# WHAT TO DO
**1)** Reproduce the graphene citation page word for word, starting at "Tomadin, Andrea and" and ending at "from this repository.".
**2)** Turn the paragraph in the graphene citation page that begins "Tomadin, Andrea and Hornett" into a list that keeps its main facts.

# PASSAGE PROVIDED
[Start of Attachment]

The ultrafast dynamics and conductivity of photoexcited graphene at different Fermi energies

Tomadin, Andrea and Hornett, Sam M. and Wang, Hai I. and Alexeev, Evgeny M. and Candini, Andrea and Coletti, Camilla and Turchinovich, Dmitry and Kläui, Mathias and Bonn, Mischa and Koppens, Frank H. L. and Hendry, Euan and Polini, Marco and Tielrooij, Klaas-Jan (2018) The ultrafast dynamics and conductivity of photoexcited graphene at different Fermi energies. Science Advances, 4 (5). ISSN 2375-2548

Full text not available from this repository.

[End of Attachment]

# SUPPLIED MATERIAL
[Start of Attachment]

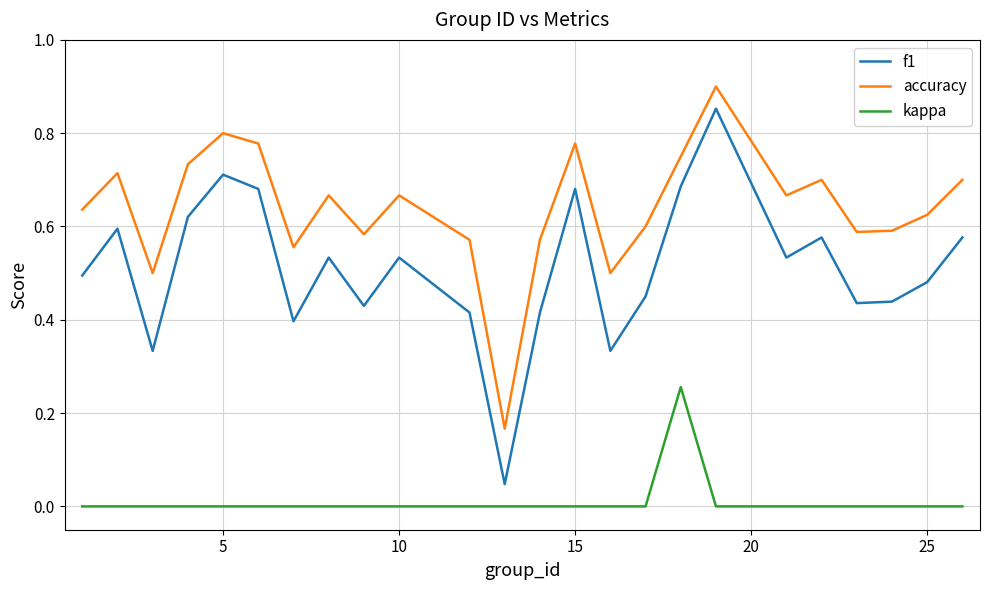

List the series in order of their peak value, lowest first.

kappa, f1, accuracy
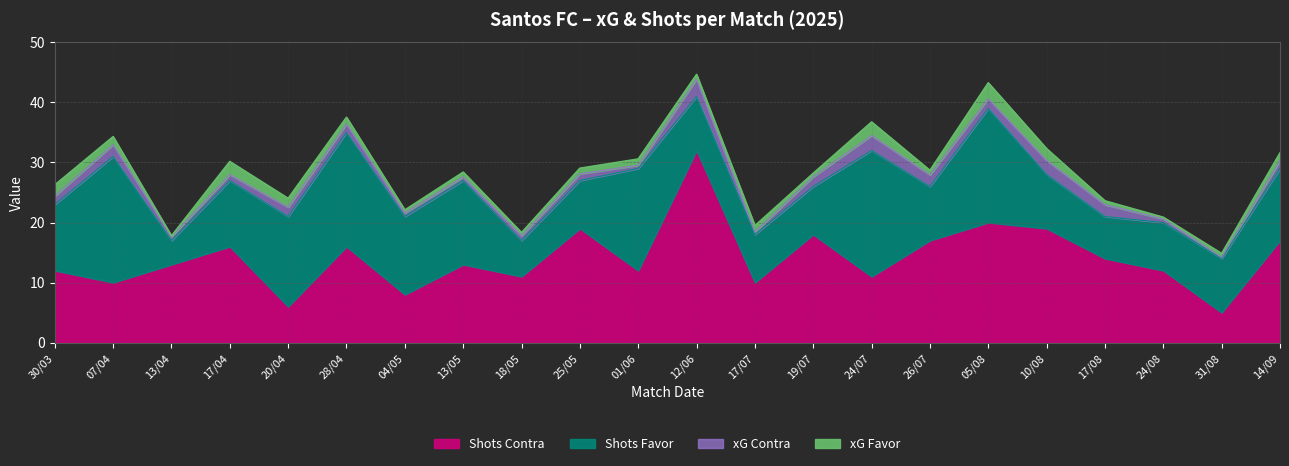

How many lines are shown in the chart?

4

[End of Attachment]

# SET OF ANSWERS
**1)**
Tomadin, Andrea and Hornett, Sam M. and Wang, Hai I. and Alexeev, Evgeny M. and Candini, Andrea and Coletti, Camilla and Turchinovich, Dmitry and Kläui, Mathias and Bonn, Mischa and Koppens, Frank H. L. and Hendry, Euan and Polini, Marco and Tielrooij, Klaas-Jan (2018) The ultrafast dynamics and conductivity of photoexcited graphene at different Fermi energies. Science Advances, 4 (5). ISSN 2375-2548

Full text not available from this repository.

**2)**
- Authors: Andrea Tomadin, Sam M. Hornett, Hai I. Wang, Evgeny M. Alexeev, Andrea Candini, Camilla Coletti, Dmitry Turchinovich, Mathias Kläui, Mischa Bonn, Frank H. L. Koppens, Euan Hendry, Marco Polini, Klaas-Jan Tielrooij
- Year: 2018
- Title: The ultrafast dynamics and conductivity of photoexcited graphene at different Fermi energies
- Journal: Science Advances
- Volume and issue: 4 (5)
- ISSN: 2375-2548